MATERIALS PROVIDED:

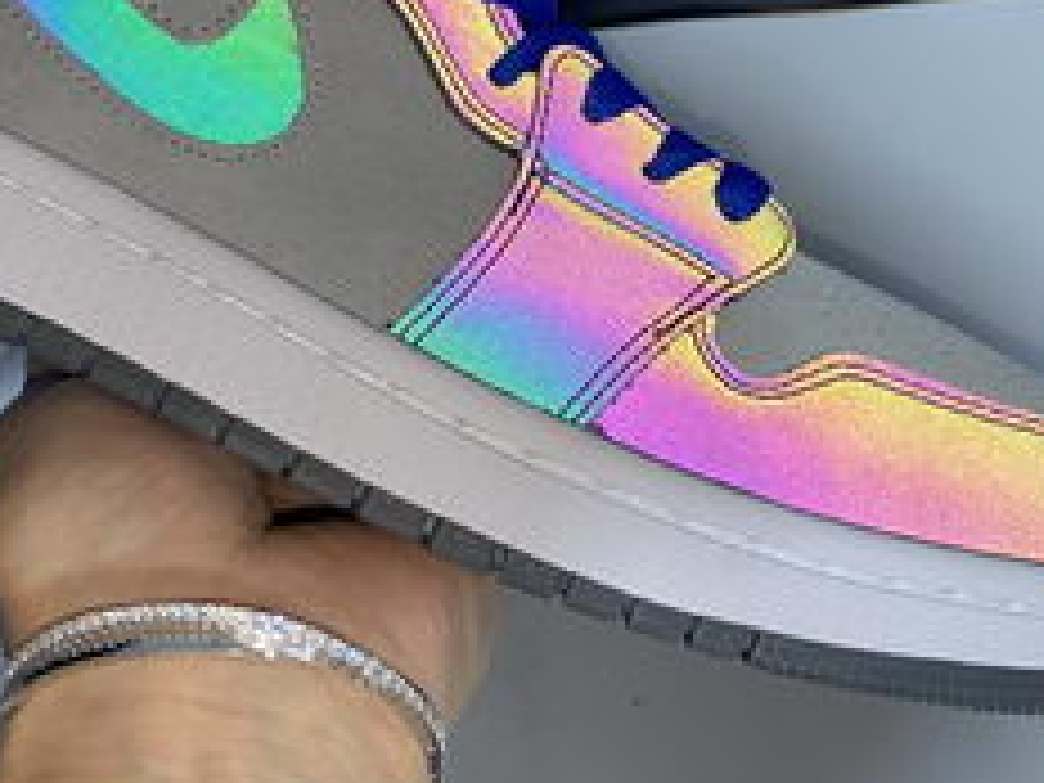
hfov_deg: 34.1
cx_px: 360
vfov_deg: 25.3
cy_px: 74
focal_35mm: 56
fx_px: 1689
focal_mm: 4.25
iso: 32
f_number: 1.8
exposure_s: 1/14
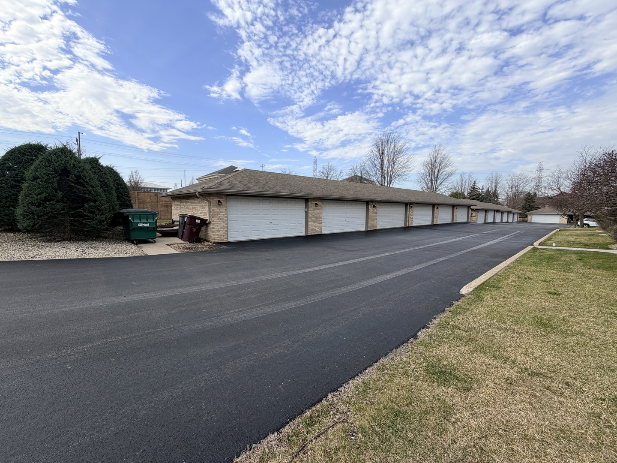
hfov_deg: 102.1
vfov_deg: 85.7
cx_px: 308
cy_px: 232
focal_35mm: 14
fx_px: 250
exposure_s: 1/770
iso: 20
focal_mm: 2.22
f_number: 2.2
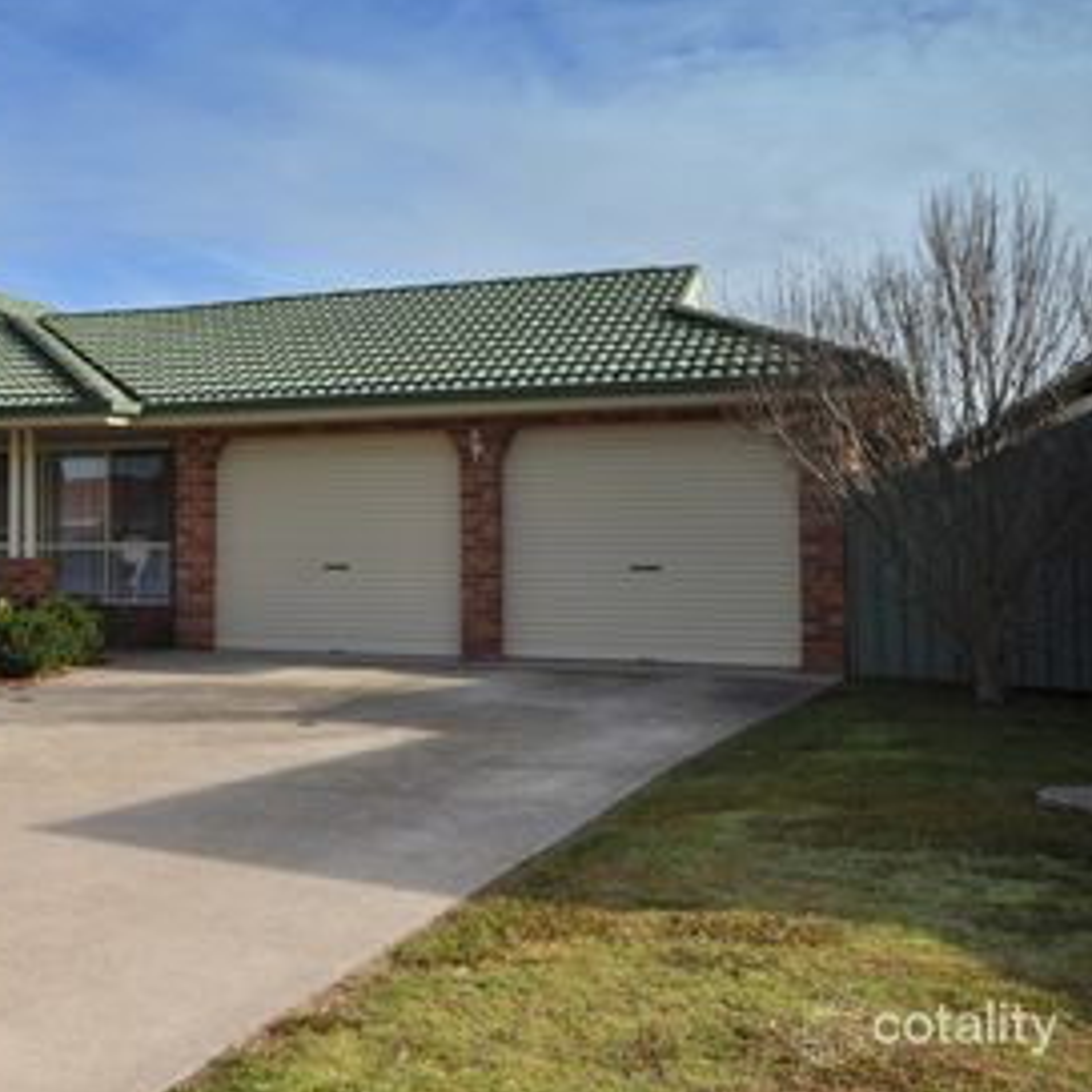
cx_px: 181
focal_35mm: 44
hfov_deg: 36.7
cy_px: 480
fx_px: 1570
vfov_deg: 38.3
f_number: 13
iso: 200
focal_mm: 20
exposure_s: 1/200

REQUEST:
For this exercise, return every entry verbatim and omit all pictures.

RESPONSE:
hfov_deg: 34.1
cx_px: 360
vfov_deg: 25.3
cy_px: 74
focal_35mm: 56
fx_px: 1689
focal_mm: 4.25
iso: 32
f_number: 1.8
exposure_s: 1/14
hfov_deg: 102.1
vfov_deg: 85.7
cx_px: 308
cy_px: 232
focal_35mm: 14
fx_px: 250
exposure_s: 1/770
iso: 20
focal_mm: 2.22
f_number: 2.2
cx_px: 181
focal_35mm: 44
hfov_deg: 36.7
cy_px: 480
fx_px: 1570
vfov_deg: 38.3
f_number: 13
iso: 200
focal_mm: 20
exposure_s: 1/200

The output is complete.